PROMPT: However many lines the data holds, transcribe them all exactly.

..........

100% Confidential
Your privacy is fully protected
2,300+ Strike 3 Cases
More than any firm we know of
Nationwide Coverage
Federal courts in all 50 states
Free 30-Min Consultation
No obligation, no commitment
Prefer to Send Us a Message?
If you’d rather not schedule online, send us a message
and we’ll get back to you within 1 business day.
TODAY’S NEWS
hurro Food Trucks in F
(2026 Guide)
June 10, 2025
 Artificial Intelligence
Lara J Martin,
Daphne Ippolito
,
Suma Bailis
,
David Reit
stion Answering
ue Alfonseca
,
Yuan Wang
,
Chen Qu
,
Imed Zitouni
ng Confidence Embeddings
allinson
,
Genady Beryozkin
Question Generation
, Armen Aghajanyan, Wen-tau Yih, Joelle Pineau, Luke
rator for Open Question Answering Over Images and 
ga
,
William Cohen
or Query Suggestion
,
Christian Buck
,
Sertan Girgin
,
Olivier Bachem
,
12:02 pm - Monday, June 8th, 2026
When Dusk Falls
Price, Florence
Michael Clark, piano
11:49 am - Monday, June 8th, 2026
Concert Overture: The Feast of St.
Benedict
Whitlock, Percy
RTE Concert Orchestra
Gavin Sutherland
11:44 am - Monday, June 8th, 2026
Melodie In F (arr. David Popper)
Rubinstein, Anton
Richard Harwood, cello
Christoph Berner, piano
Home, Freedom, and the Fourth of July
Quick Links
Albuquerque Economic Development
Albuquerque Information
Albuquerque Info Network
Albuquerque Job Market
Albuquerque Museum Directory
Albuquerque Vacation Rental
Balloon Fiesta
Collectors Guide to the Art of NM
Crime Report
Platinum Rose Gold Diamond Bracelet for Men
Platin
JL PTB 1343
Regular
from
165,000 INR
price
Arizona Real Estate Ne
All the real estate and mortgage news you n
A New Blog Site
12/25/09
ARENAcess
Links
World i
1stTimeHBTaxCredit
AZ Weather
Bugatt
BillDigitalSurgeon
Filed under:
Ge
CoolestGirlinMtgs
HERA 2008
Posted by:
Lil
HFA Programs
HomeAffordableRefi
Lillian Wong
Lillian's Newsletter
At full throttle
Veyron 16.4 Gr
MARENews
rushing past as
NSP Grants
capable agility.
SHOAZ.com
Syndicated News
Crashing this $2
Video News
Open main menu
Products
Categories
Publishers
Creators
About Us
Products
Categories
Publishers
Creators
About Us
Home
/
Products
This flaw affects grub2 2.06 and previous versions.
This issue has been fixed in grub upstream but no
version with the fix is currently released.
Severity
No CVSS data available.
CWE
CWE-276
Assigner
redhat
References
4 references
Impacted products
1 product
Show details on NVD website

..........

OUTPUT FOR THIS EXERCISE:
100% Confidential
Your privacy is fully protected
2,300+ Strike 3 Cases
More than any firm we know of
Nationwide Coverage
Federal courts in all 50 states
Free 30-Min Consultation
No obligation, no commitment
Prefer to Send Us a Message?
If you’d rather not schedule online, send us a message
and we’ll get back to you within 1 business day.
TODAY’S NEWS
hurro Food Trucks in F
(2026 Guide)
June 10, 2025
 Artificial Intelligence
Lara J Martin,
Daphne Ippolito
,
Suma Bailis
,
David Reit
stion Answering
ue Alfonseca
,
Yuan Wang
,
Chen Qu
,
Imed Zitouni
ng Confidence Embeddings
allinson
,
Genady Beryozkin
Question Generation
, Armen Aghajanyan, Wen-tau Yih, Joelle Pineau, Luke
rator for Open Question Answering Over Images and 
ga
,
William Cohen
or Query Suggestion
,
Christian Buck
,
Sertan Girgin
,
Olivier Bachem
,
12:02 pm - Monday, June 8th, 2026
When Dusk Falls
Price, Florence
Michael Clark, piano
11:49 am - Monday, June 8th, 2026
Concert Overture: The Feast of St.
Benedict
Whitlock, Percy
RTE Concert Orchestra
Gavin Sutherland
11:44 am - Monday, June 8th, 2026
Melodie In F (arr. David Popper)
Rubinstein, Anton
Richard Harwood, cello
Christoph Berner, piano
Home, Freedom, and the Fourth of July
Quick Links
Albuquerque Economic Development
Albuquerque Information
Albuquerque Info Network
Albuquerque Job Market
Albuquerque Museum Directory
Albuquerque Vacation Rental
Balloon Fiesta
Collectors Guide to the Art of NM
Crime Report
Platinum Rose Gold Diamond Bracelet for Men
Platin
JL PTB 1343
Regular
from
165,000 INR
price
Arizona Real Estate Ne
All the real estate and mortgage news you n
A New Blog Site
12/25/09
ARENAcess
Links
World i
1stTimeHBTaxCredit
AZ Weather
Bugatt
BillDigitalSurgeon
Filed under:
Ge
CoolestGirlinMtgs
HERA 2008
Posted by:
Lil
HFA Programs
HomeAffordableRefi
Lillian Wong
Lillian's Newsletter
At full throttle
Veyron 16.4 Gr
MARENews
rushing past as
NSP Grants
capable agility.
SHOAZ.com
Syndicated News
Crashing this $2
Video News
Open main menu
Products
Categories
Publishers
Creators
About Us
Products
Categories
Publishers
Creators
About Us
Home
/
Products
This flaw affects grub2 2.06 and previous versions.
This issue has been fixed in grub upstream but no
version with the fix is currently released.
Severity
No CVSS data available.
CWE
CWE-276
Assigner
redhat
References
4 references
Impacted products
1 product
Show details on NVD website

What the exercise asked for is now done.